A government minister in South Africa speaks out against racism in higher education after a spate of 'blackface' controversies
A South African minister has described a univeristy in the country as an "apartheid institution" after a series of race-related scandals at schools
Blade Nzimande, minister of higher education and training, said the North-West University (NWU) in Potchefstroom "remains fundamentally an apartheid institution, if not an enclave in urgent need of transformation".
His comments came as he presented the results of an investigation launched after a video emerged of NWU students performing a Nazi-style salute.
The minister said initiation rituals at the university were designed to "violate human rights and dehumanize first-year students". Anyone who is not white, or Afrikaans, is a target, he said.
"A culture of fear exists at the institution and people do not talk freely for fear of victimization," Mr Nzimande added.
The controversial assessment comes just days after two students at Stellenbosch University near Cape Town painted their faces dark brown and dressed up as tennis stars Serena and Venus Williams.

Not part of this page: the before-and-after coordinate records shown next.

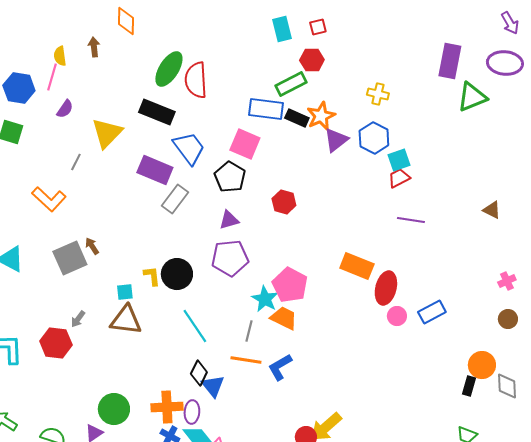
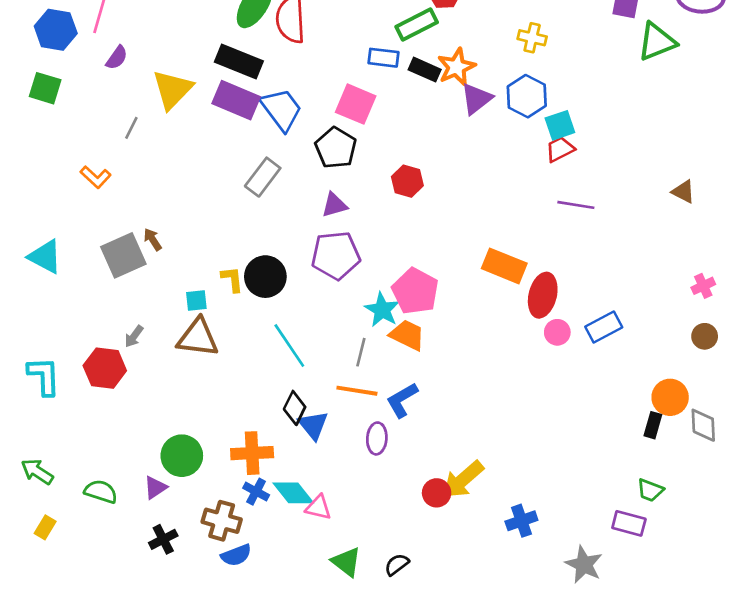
blue rectangle: (266, 109) -> (383, 58), size x0.7
purple rectangle: (155, 170) -> (236, 100), moved
orange L-shape: (49, 199) -> (96, 177), size x0.7
purple ellipse: (192, 412) -> (377, 438), moved

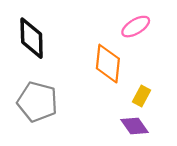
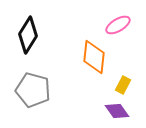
black diamond: (32, 38) -> (28, 35), turned 33

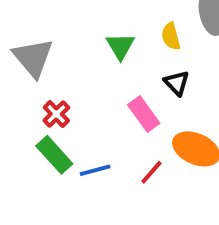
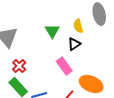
black triangle: (177, 83) -> (74, 44), moved, turned 40

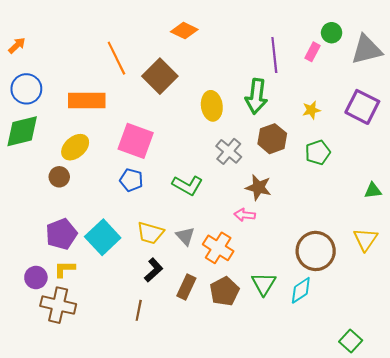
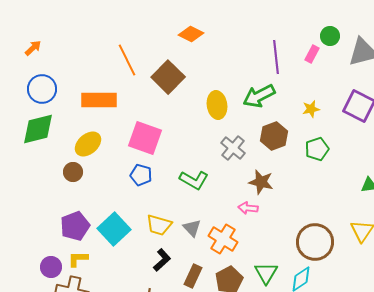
green arrow: (256, 96) -> (259, 96), turned 56

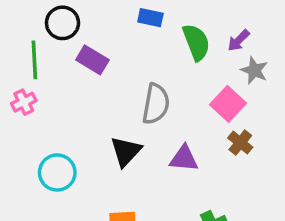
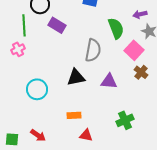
purple arrow: (239, 40) -> (140, 14), turned 32
green semicircle: (196, 42) -> (116, 28), moved
black triangle: (126, 151) -> (76, 77), turned 36

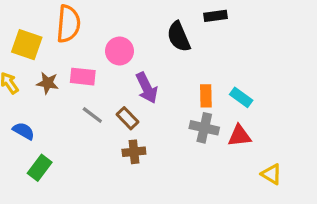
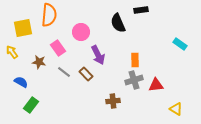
yellow square: (27, 45) -> (23, 28), turned -30
pink rectangle: (83, 77) -> (58, 48), turned 49
brown star: (48, 83) -> (39, 62), moved
cyan rectangle: (241, 97) -> (180, 44), moved
gray cross: (204, 128) -> (134, 80), turned -30
brown cross: (134, 152) -> (113, 101), moved

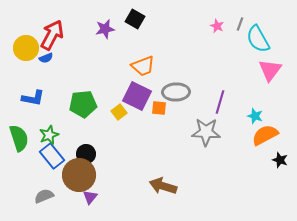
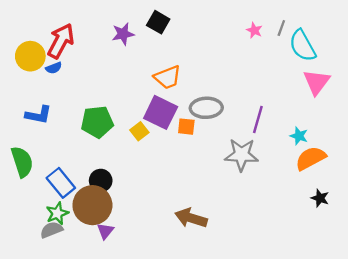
green star: (49, 135) -> (57, 213), moved
black star: (280, 160) -> (320, 198), moved

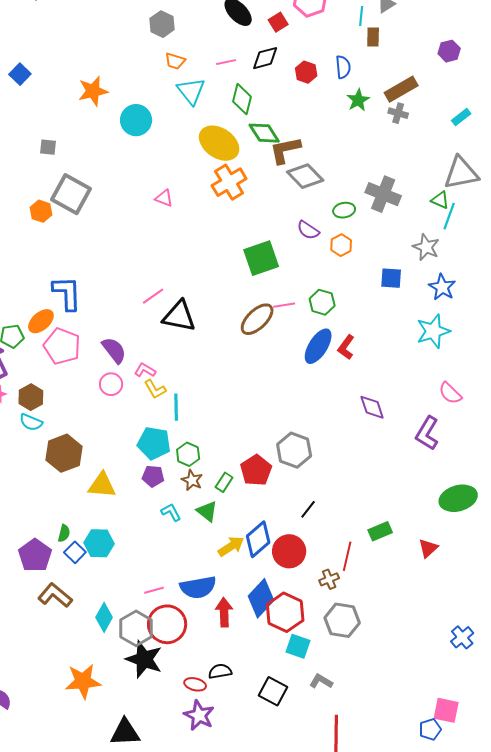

Pictures of the pair spread on social media and sparked a nationwide debate on racism in South Africa's higher education system. The students have since apologised.
"We would like to reassure you that there was absolutely no malicious or racial intent in what we did, it was an error in judgement on all our behalves, and we regret this," said Mark Burman and Ross Bartlett in a statement.
"This was not us dressing as a ‘blackface minstrel’, in the sense of theatrical makeup used to perpetuate racial stereotypes and caricatures," said the men.
"This was simply us dressing up as two successful sporting siblings, as authentically as possible."
Earlier this month, two University of Pretoria students were also subject to an investigation after dressing up as domestic workers and painting their face black. The students were temporarily suspended.